Good question. It's just the content that's being tidied at the moment (although, eventually, when online editing of the CMS code goes live we'll obviously want to tidy that too - for pure convenience of makign it easier to edit! At least I, personally, am not going to edit raw HTML templates without some tidying
So, you're right: the textarea bug is not an issue right now. Gah. Stressed, tired. I'm making stupid mistakes!
Anyway, FYI, tidying is currently only necessary for these use-cases:
1. User who tries to insert malicious HTTP code; need to prune or nullify nasty tags
2. User who tries to insert undesirable but non malicious HTTP code; use of IMG or A HREF tags in places where the only possible rason for them is to promote spam etc
...in both these cases, the tidying can be intensive. In both these cases, the check is necessary "once only", but the output will be read thousands if not millions of times.
Hence, check *must* be on the server, and needs to be prior to storing in DB. This assumes that pages are read a lot more often than they are modified (which seems fair)

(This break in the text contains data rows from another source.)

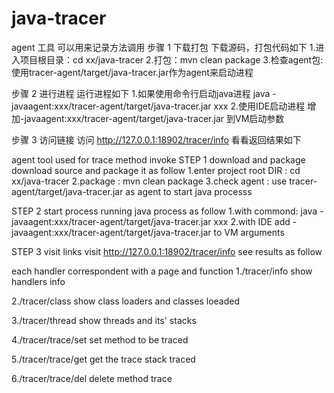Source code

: # java-tracer

agent 工具 可以用来记录方法调用
步骤 1 下载打包
下载源码，打包代码如下
1.进入项目根目录：cd xx/java-tracer
2.打包：mvn clean package
3.检查agent包: 使用tracer-agent/target/java-tracer.jar作为agent来启动进程

步骤 2 进行进程
运行进程如下
1.如果使用命令行启动java进程
java -javaagent:xxx/tracer-agent/target/java-tracer.jar xxx
2.使用IDE启动进程
增加-javaagent:xxx/tracer-agent/target/java-tracer.jar 到VM启动参数

步骤 3 访问链接
访问 http://127.0.0.1:18902/tracer/info 看看返回结果如下
<handlers cnt="6">
	<handler path="/tracer/info" params="" desc="get all handlers"/>
	<handler path="/tracer/class" params="" desc="get class loaders and its classes"/>
	<handler path="/tracer/thread" params="" desc="get system threads"/>
	<handler path="/tracer/trace/set" params="type(can be compressThread),class,method" desc="setintercepter "/>
	<handler path="/tracer/trace/get" params="" desc="get xml trade of the method"/>
	<handler path="/tracer/trace/del" params="" desc="delete the intercepter"/>
</handlers>


agent tool used for trace method invoke
STEP 1 download and package
download source and package it as follow
1.enter project root DIR : cd xx/java-tracer
2.package : mvn clean package
3.check agent : use tracer-agent/target/java-tracer.jar as agent to start java processs

STEP 2 start process
running java process as follow
1.with commond:
java -javaagent:xxx/tracer-agent/target/java-tracer.jar xxx
2.with IDE
add -javaagent:xxx/tracer-agent/target/java-tracer.jar to VM arguments

STEP 3 visit links
visit http://127.0.0.1:18902/tracer/info see results as follow
<handlers cnt="6">
	<handler path="/tracer/info" params="" desc="get all handlers"/>
	<handler path="/tracer/class" params="" desc="get class loaders and its classes"/>
	<handler path="/tracer/thread" params="" desc="get system threads"/>
	<handler path="/tracer/trace/set" params="type(can be compressThread),class,method" desc="setintercepter "/>
	<handler path="/tracer/trace/get" params="" desc="get xml trade of the method"/>
	<handler path="/tracer/trace/del" params="" desc="delete the intercepter"/>
</handlers>

each handler correspondent with a page and function
1./tracer/info
show handlers info

2./tracer/class
show class loaders and classes loeaded

3./tracer/thread
show threads and its' stacks

4./tracer/trace/set
set method to be traced

5./tracer/trace/get
get the trace stack traced

6./tracer/trace/del
delete method trace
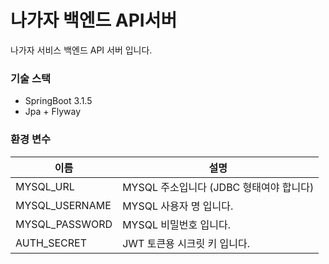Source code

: # 나가자 백엔드 API서버
나가자 서비스 백엔드 API 서버 입니다.

### 기술 스택
- SpringBoot 3.1.5
- Jpa + Flyway 

### 환경 변수

| 이름             | 설명                          |
|----------------|-----------------------------|
| MYSQL_URL      | MYSQL 주소입니다 (JDBC 형태여야 합니다) |
| MYSQL_USERNAME | MYSQL 사용자 명 입니다.            |
| MYSQL_PASSWORD | MYSQL 비밀번호 입니다.             |
| AUTH_SECRET    | JWT 토큰용 시크릿 키 입니다.          |
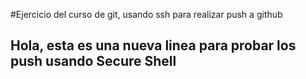 #Ejercicio del curso de git, usando ssh para realizar push a github
## Hola, esta es una nueva linea para probar los push usando Secure Shell
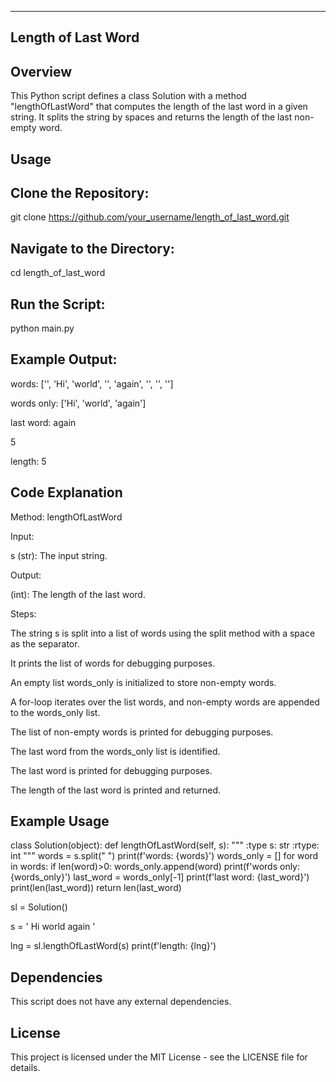 --------------------------
Length of Last Word
--------------------------
Overview
-------------------------
This Python script defines a class Solution with a method "lengthOfLastWord" that computes the length of the last word in a given string. It splits the string by spaces and returns the length of the last non-empty word.

Usage
-------------------------
Clone the Repository:
-----------------------
git clone https://github.com/your_username/length_of_last_word.git

Navigate to the Directory:
---------------------------------
cd length_of_last_word

Run the Script:
---------------------------------
python main.py

Example Output:
---------------------------------
words: ['', 'Hi', 'world', '', 'again', '', '', '']

words only: ['Hi', 'world', 'again']

last word: again

5

length: 5

Code Explanation
--------------------------
Method: lengthOfLastWord

Input:

s (str): The input string.

Output:

(int): The length of the last word.

Steps:

The string s is split into a list of words using the split method with a space as the separator.

It prints the list of words for debugging purposes.

An empty list words_only is initialized to store non-empty words.

A for-loop iterates over the list words, and non-empty words are appended to the words_only list.

The list of non-empty words is printed for debugging purposes.

The last word from the words_only list is identified.

The last word is printed for debugging purposes.

The length of the last word is printed and returned.


Example Usage
--------------------------------
class Solution(object):
    def lengthOfLastWord(self, s):
        """ 
        :type s: str
        :rtype: int
        """
        words = s.split(" ")
        print(f'words: {words}')
        words_only = []
        for word in words:
            if len(word)>0:
                words_only.append(word)
        print(f'words only: {words_only}')
        last_word = words_only[-1]
        print(f'last word: {last_word}')
        print(len(last_word))
        return len(last_word)
    

sl = Solution()

s = ' Hi world  again   '

lng = sl.lengthOfLastWord(s)
print(f'length: {lng}')

Dependencies
----------------------------
This script does not have any external dependencies.

License
------------------------------
This project is licensed under the MIT License - see the LICENSE file for details.


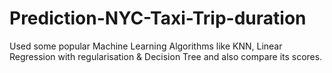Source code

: # Prediction-NYC-Taxi-Trip-duration
Used some popular Machine Learning Algorithms like KNN, Linear Regression with regularisation &amp; Decision Tree and also compare its scores.
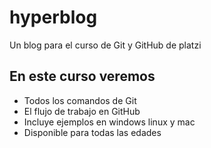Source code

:# hyperblog
Un blog para el curso de Git y GitHub de platzi


## En este curso veremos
* Todos los comandos de Git
* El flujo de trabajo en GitHub
* Incluye ejemplos en windows linux y mac
* Disponible para todas las edades
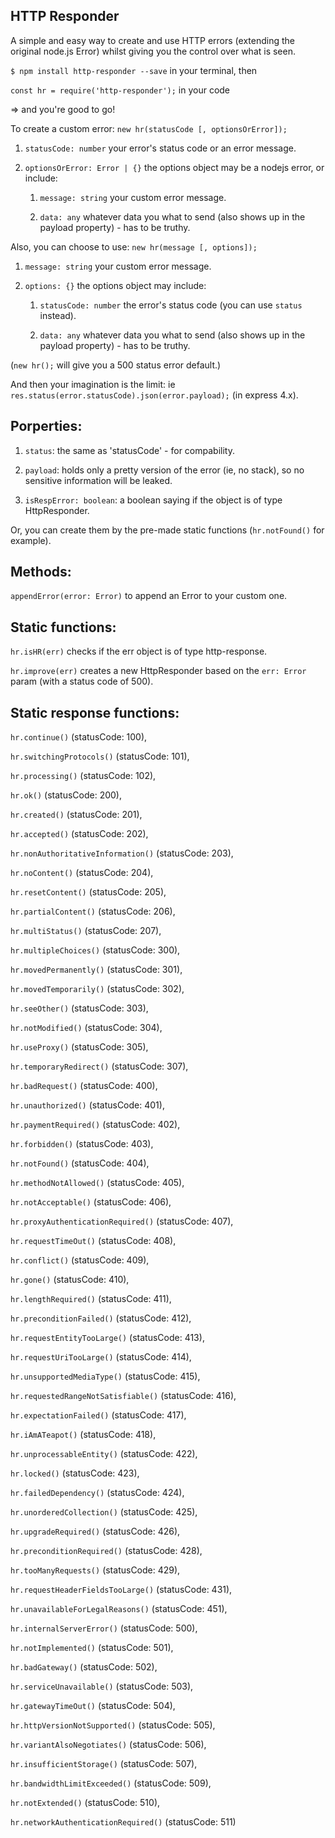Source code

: HTTP Responder
----

A simple and easy way to create and use HTTP errors (extending the original node.js Error) whilst giving you the control over what is seen.

`$ npm install http-responder --save` in your terminal, then

`const hr = require('http-responder');` in your code

=> and you're good to go!


To create a custom error: `new hr(statusCode [, optionsOrError]);`

1. `statusCode: number` your error's status code or an error message.

2. `optionsOrError: Error | {}` the options object may be a nodejs error, or include:

	1. `message: string` your custom error message.

	2. `data: any` whatever data you what to send (also shows up in the payload property) - has to be truthy.

Also, you can choose to use: `new hr(message [, options]);`

1. `message: string` your custom error message.

2. `options: {}` the options object may include:

	1. `statusCode: number` the error's status code (you can use `status` instead).

	2. `data: any` whatever data you what to send (also shows up in the payload property) - has to be truthy.

(`new hr();` will give you a 500 status error default.)

And then your imagination is the limit: ie `res.status(error.statusCode).json(error.payload);` (in express 4.x).


Porperties:
----

1. `status`: the same as 'statusCode' - for compability.

2. `payload`: holds only a pretty version of the error (ie, no stack), so no sensitive information will be leaked.

3. `isRespError: boolean`: a boolean saying if the object is of type HttpResponder.

Or, you can create them by the pre-made static functions (`hr.notFound()` for example).


Methods:
----

`appendError(error: Error)` to append an Error to your custom one.


Static functions:
----

`hr.isHR(err)` checks if the err object is of type http-response.

`hr.improve(err)` creates a new HttpResponder based on the `err: Error` param (with a status code of 500).


Static response functions:
---

`hr.continue()` (statusCode: 100),

`hr.switchingProtocols()` (statusCode: 101),

`hr.processing()` (statusCode: 102),

`hr.ok()` (statusCode: 200),

`hr.created()` (statusCode: 201),

`hr.accepted()` (statusCode: 202),

`hr.nonAuthoritativeInformation()` (statusCode: 203),

`hr.noContent()` (statusCode: 204),

`hr.resetContent()` (statusCode: 205),

`hr.partialContent()` (statusCode: 206),

`hr.multiStatus()` (statusCode: 207),

`hr.multipleChoices()` (statusCode: 300),

`hr.movedPermanently()` (statusCode: 301),

`hr.movedTemporarily()` (statusCode: 302),

`hr.seeOther()` (statusCode: 303),

`hr.notModified()` (statusCode: 304),

`hr.useProxy()` (statusCode: 305),

`hr.temporaryRedirect()` (statusCode: 307),

`hr.badRequest()` (statusCode: 400),

`hr.unauthorized()` (statusCode: 401),

`hr.paymentRequired()` (statusCode: 402),

`hr.forbidden()` (statusCode: 403),

`hr.notFound()` (statusCode: 404),

`hr.methodNotAllowed()` (statusCode: 405),

`hr.notAcceptable()` (statusCode: 406),

`hr.proxyAuthenticationRequired()` (statusCode: 407),

`hr.requestTimeOut()` (statusCode: 408),

`hr.conflict()` (statusCode: 409),

`hr.gone()` (statusCode: 410),

`hr.lengthRequired()` (statusCode: 411),

`hr.preconditionFailed()` (statusCode: 412),

`hr.requestEntityTooLarge()` (statusCode: 413),

`hr.requestUriTooLarge()` (statusCode: 414),

`hr.unsupportedMediaType()` (statusCode: 415),

`hr.requestedRangeNotSatisfiable()` (statusCode: 416),

`hr.expectationFailed()` (statusCode: 417),

`hr.iAmATeapot()` (statusCode: 418),

`hr.unprocessableEntity()` (statusCode: 422),

`hr.locked()` (statusCode: 423),

`hr.failedDependency()` (statusCode: 424),

`hr.unorderedCollection()` (statusCode: 425),

`hr.upgradeRequired()` (statusCode: 426),

`hr.preconditionRequired()` (statusCode: 428),

`hr.tooManyRequests()` (statusCode: 429),

`hr.requestHeaderFieldsTooLarge()` (statusCode: 431),

`hr.unavailableForLegalReasons()` (statusCode: 451),

`hr.internalServerError()` (statusCode: 500),

`hr.notImplemented()` (statusCode: 501),

`hr.badGateway()` (statusCode: 502),

`hr.serviceUnavailable()` (statusCode: 503),

`hr.gatewayTimeOut()` (statusCode: 504),

`hr.httpVersionNotSupported()` (statusCode: 505),

`hr.variantAlsoNegotiates()` (statusCode: 506),

`hr.insufficientStorage()` (statusCode: 507),

`hr.bandwidthLimitExceeded()` (statusCode: 509),

`hr.notExtended()` (statusCode: 510),

`hr.networkAuthenticationRequired()` (statusCode: 511)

3. Nice user who is crap at writing HTML
4. Nice user who copies/pastes HTML from a word document
...only difference is that it would be "safe" to do the check on the client browser since these cases the user does not want to circumvent it
...we're back to cases 1 and 2 again, as far as "where" the tidying can be done
So, tidying needs to be:
- at form-submit time
- good at removing nasties
At the moment, we have a custom set of filters written using REGEXPs (because they're so damn good at filtering nasty HTML; very easy to cover all the random deliberate attempts to fool HTML parsers WITHOUT having to construct full HTML parse trees) and attempting to run Tidy as a final-stage process that does most of the "co-ercing into well-formed HTML, using only modern tags, and undoind any Word/etc nastiness".
Although Tidy does the full tree parse I don't trust the security of the HTML to it. Yet. Maybe I will in the future; at any rate, the regexp security parsing was added before starting with Tidy, so we might as well keep it for now.